Bring a skill to the table: You would like to build on the skills and expertise you already have. NGOs are looking for professional and managerial skills, apart from many other technical skills. Bringing a different professional skill to the table will be helpful for the NGO, and would result in a win-win situation. For example, if you have a background in marketing and communication, you may be an asset to a development organization in their marketing and fundraising efforts. Try to strike a balance between what skills you have and what are the skill gaps the NGO needs to fill. Connecting the dots must not be difficult then.
Identify a cause and a domain of your interest: Search about the domains NGOs work in, identify the domain you are most interested in. For example, NGOs work for different causes like child education, vocational training and livelihoods, health, women empowerment, water and sanitation, environment and many more. Large organizations have well-defined departments like finance, human resource, etc, but most of the small NGOs do not have these departments and many-a-times the well-defined boundaries between the roles are missing. Identify which cause you are most interested to work towards, and match your own skills and experience with the functions of the NGO.
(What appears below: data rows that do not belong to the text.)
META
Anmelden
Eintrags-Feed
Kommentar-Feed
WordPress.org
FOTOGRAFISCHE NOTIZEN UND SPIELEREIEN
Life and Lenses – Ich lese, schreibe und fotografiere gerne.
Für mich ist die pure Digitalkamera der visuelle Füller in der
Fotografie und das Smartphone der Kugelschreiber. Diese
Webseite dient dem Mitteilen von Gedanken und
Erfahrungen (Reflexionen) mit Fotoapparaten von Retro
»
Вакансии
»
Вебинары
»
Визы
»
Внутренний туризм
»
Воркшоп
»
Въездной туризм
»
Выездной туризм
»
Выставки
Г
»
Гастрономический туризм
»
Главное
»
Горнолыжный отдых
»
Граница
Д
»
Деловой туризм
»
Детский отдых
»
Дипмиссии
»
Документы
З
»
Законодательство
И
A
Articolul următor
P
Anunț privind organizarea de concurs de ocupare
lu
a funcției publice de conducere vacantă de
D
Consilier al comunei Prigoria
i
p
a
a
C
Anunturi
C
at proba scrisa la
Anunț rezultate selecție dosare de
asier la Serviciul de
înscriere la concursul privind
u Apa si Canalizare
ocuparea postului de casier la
Look for NGOs and volunteering opportunities: Search the NGOs working in the domain of your interest, short-list them, and talk to some people working in this domain. Try to find out someone from these shortlisted NGOs and then make an informed decision. Volunteering experience in an NGO can also be very beneficial for making contacts, understanding the NGO world, and learning about the functioning of an NGO. In addition, most of the NGOs look for previous experience with NGOs and volunteering experience of candidates while recruiting.
Be flexible: It might be helpful to know what qualities NGOs look for in a potential candidate. Some of them are commitment, prior experience in NGOs, decision making skills, flexibility, willingness to travel, language skills, social and cultural openness and flexibility, and so on. It is understandable that field visits and challenges will excite you if you are willing to work with an NGO, but initially even if you don’t get an opportunity to visit field and are stuck in office work instead, make sure you make the best use of your time at the office. This can be a great opportunity for you to make contacts, understanding the administration of a development organization, and many other things.
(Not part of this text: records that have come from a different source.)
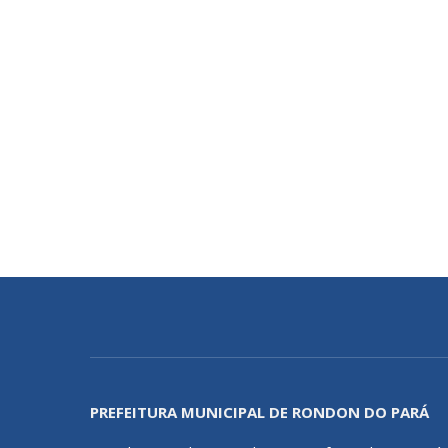
PREFEITURA MUNICIPAL DE RONDON DO PARÁ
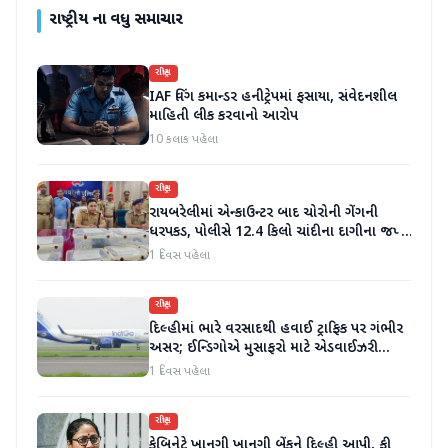
રાષ્ટ્રીય
ના વધુ સમાચાર
રાષ્ટ્રીય
IAF વિંગ કમાન્ડર હનીટ્રેપમાં ફસાયા, સંવેદનશીલ
માહિતી લીક કરવાનો આરોપ
10 કલાક પહેલા
રાષ્ટ્રીય
રાયબરેલીમાં એન્કાઉન્ટર બાદ ચોરોની ગેંગની
ધરપકડ, પોલીસે 12.4 કિલો ચાંદીના દાગીના જપ્ત
કર્યા
1 દિવસ પહેલા
રાષ્ટ્રીય
દિલ્હીમાં ભારે વરસાદથી હવાઈ ટ્રાફિક પર ગંભીર
અસર; ઈન્ડિગોએ મુસાફરો માટે એડવાઈઝરી
જાહેર કરી
1 દિવસ પહેલા
રાષ્ટ્રીય
કેબિનેટે ખાનગી ખાનગી બેંકને દિલ્હી આપી, ફી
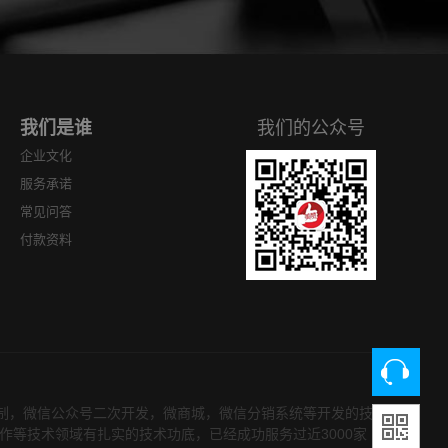
.
准是程序是否能稳定运
行。...
我们是谁
我们的公众号
企业文化
服务承诺
常见问答
付款资料
定制，微信公众号二次开发，微商城，微信分销系统等开发的技
制作等技术领域有扎实的技术功底，已经成功服务过近3000家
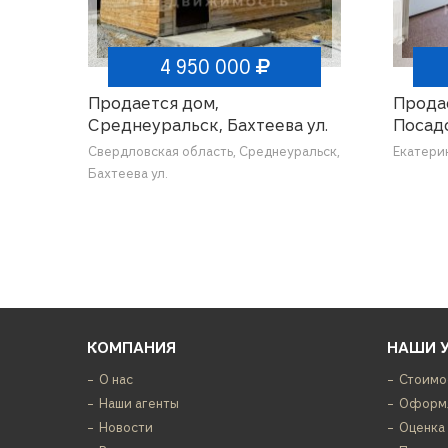
4 950 000
Продается дом,
Продае
Среднеуральск, Бахтеева ул.
Посадск
Свердловская область, Среднеуральск,
Екатерин
Бахтеева ул.
КОМПАНИЯ
НАШИ 
О нас
Стоимо
Наши агенты
Оформл
Новости
Оценка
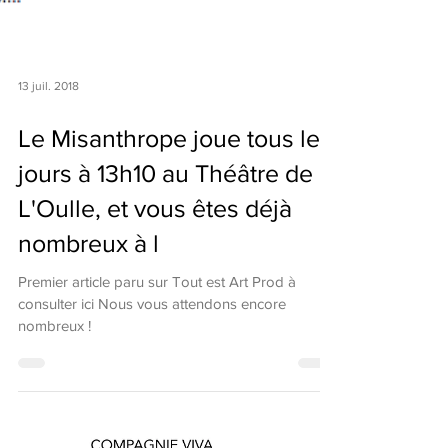
13 juil. 2018
Le Misanthrope joue tous les
jours à 13h10 au Théâtre de
L'Oulle, et vous êtes déjà
nombreux à l
Premier article paru sur Tout est Art Prod à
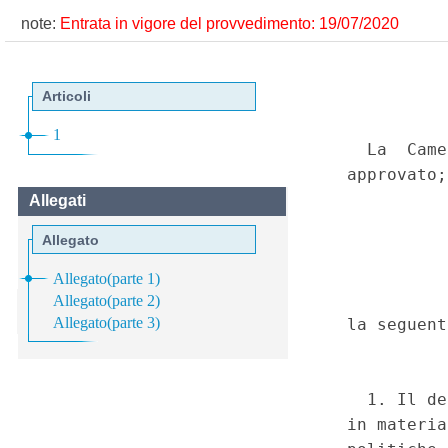
note:
Entrata in vigore del provvedimento: 19/07/2020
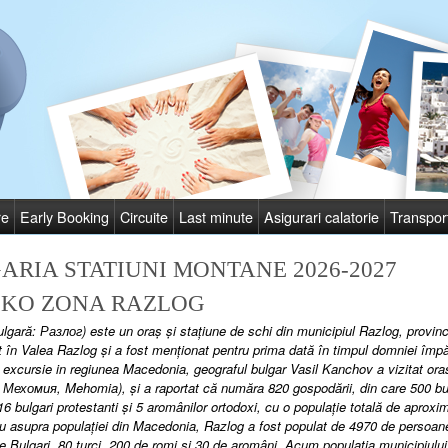
re
Early Booking
Circuite
Last minute
Asigurari calatorie
Transpor
ARIA STATIUNI MONTANE 2026-2027
KO ZONA RAZLOG
lgară: Разлог) este un oraş şi staţiune de schi din municipiul Razlog, provinc
t în Valea Razlog şi a fost menţionat pentru prima dată în timpul domniei împărat
excursie in regiunea Macedonia, geograful bulgar Vasil Kanchov a vizitat ora
Мехомия, Mehomia), şi a raportat că număra 820 gospodării, din care 500 bul
16 bulgari protestanti şi 5 aromânilor ortodoxi, cu o populaţie totală de aproxi
u asupra populaţiei din Macedonia, Razlog a fost populat de 4970 de persoane
Bulgari, 80 turci, 200 de romi şi 30 de aromâni. Acum populatia municipiului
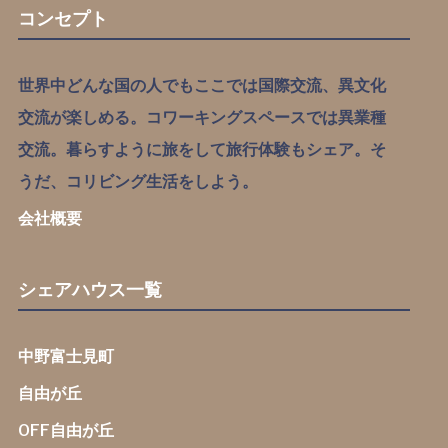
コンセプト
世界中どんな国の人でもここでは国際交流、異文化
交流が楽しめる。コワーキングスペースでは異業種
交流。暮らすように旅をして旅行体験もシェア。そ
うだ、コリビング生活をしよう。
会社概要
シェアハウス一覧
中野富士見町
自由が丘
OFF自由が丘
Work on your cover letter and resume: Develop skills and enrich your resume by adding volunteering experience and other NGO experience. Remember that working on a cover letter is equally important. So, make you resume and cover letter richer. Search websites for opportunities in NGOs, like fundsforNGOs.org, devnetjobs.org, or look for local openings. You are ready to launch yourself in this world of development, the world of endless opportunities towards human development, the world of NGOs.